┌─ Data for the task

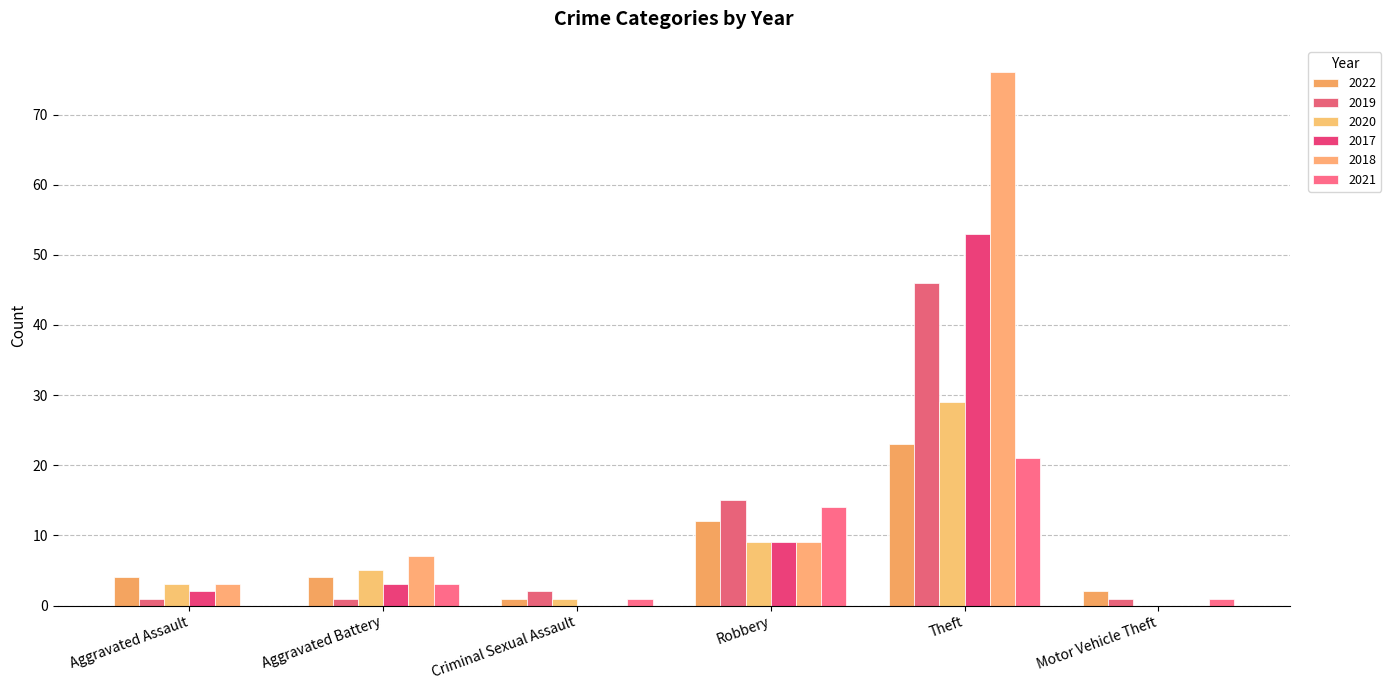

What is the highest value of the 2021 series?

21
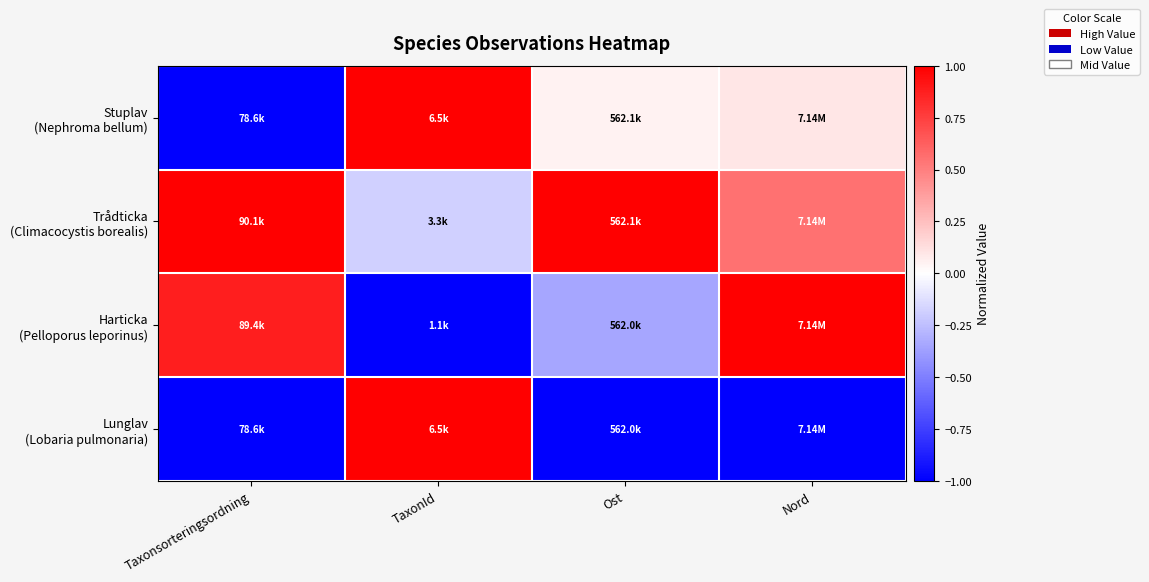

Which series has the largest total across all categories?

Trådticka (Climacocystis borealis)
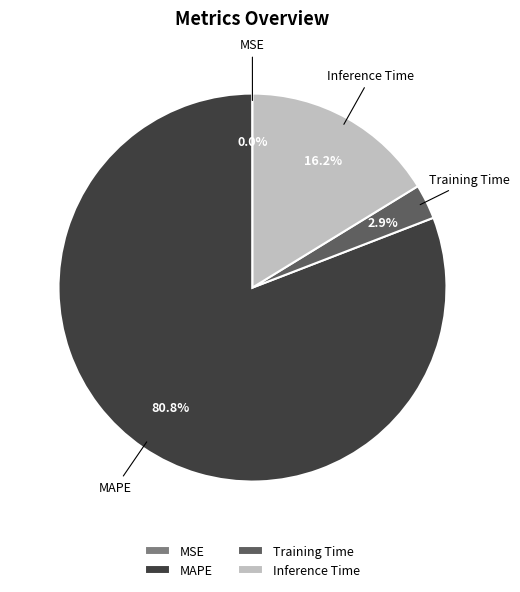

To the nearest percent, what percentage of the pie is Training Time?

3%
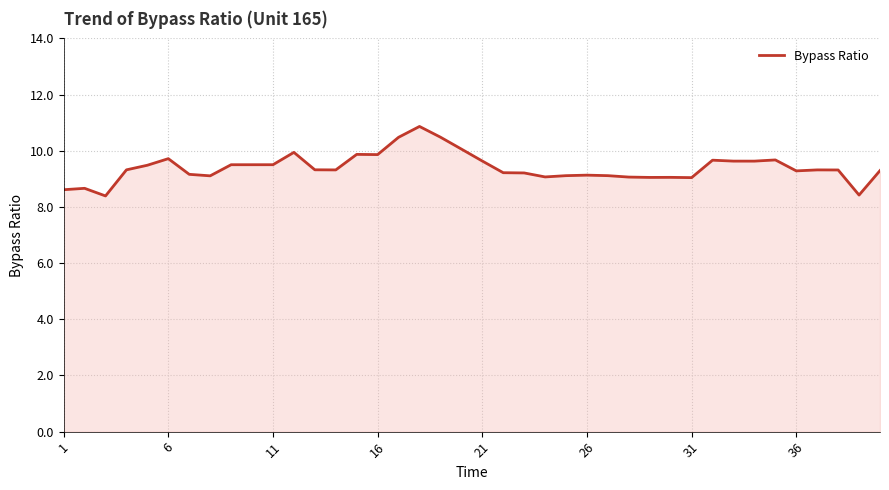

What is the minimum value shown in the chart?

8.4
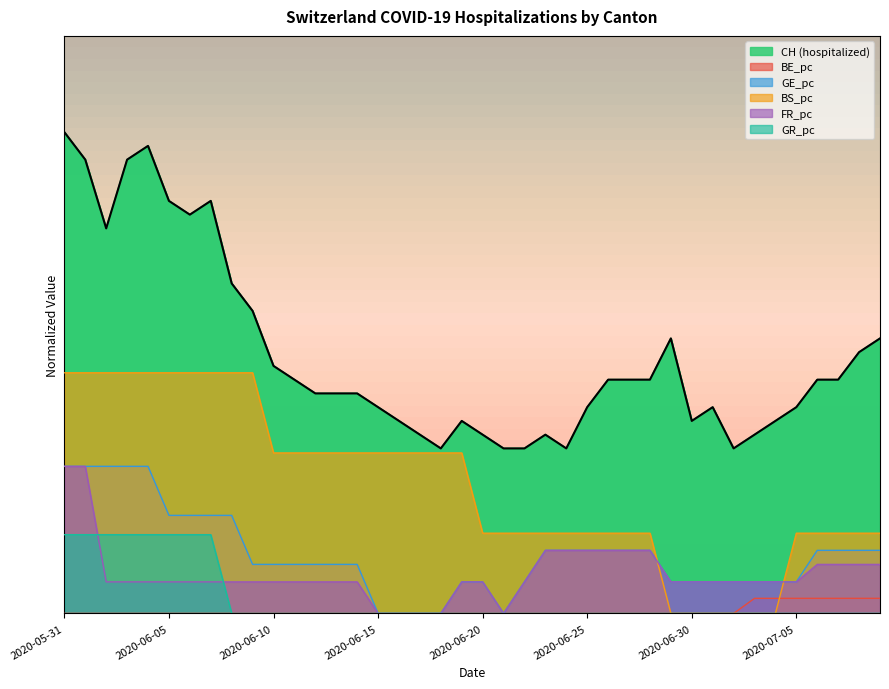

What is the value of the CH point at the 24th from the left?

0.4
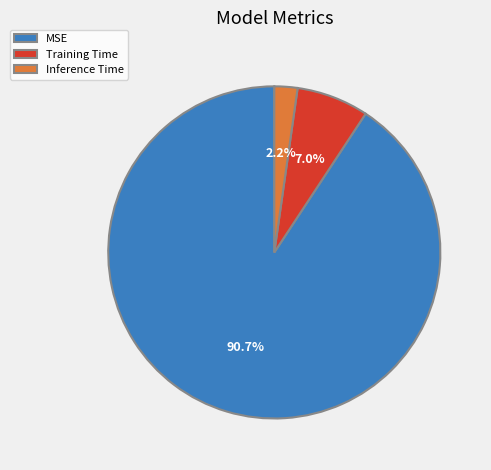

Which category has the biggest portion of the pie?

MSE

└─

### What to produce
Write out the text of every item above verbatim, leaving out the pictures.

### Solution
What is the highest value of the 2021 series?

21

Which series has the largest total across all categories?

Trådticka (Climacocystis borealis)

To the nearest percent, what percentage of the pie is Training Time?

3%

What is the minimum value shown in the chart?

8.4

What is the value of the CH point at the 24th from the left?

0.4

Which category has the biggest portion of the pie?

MSE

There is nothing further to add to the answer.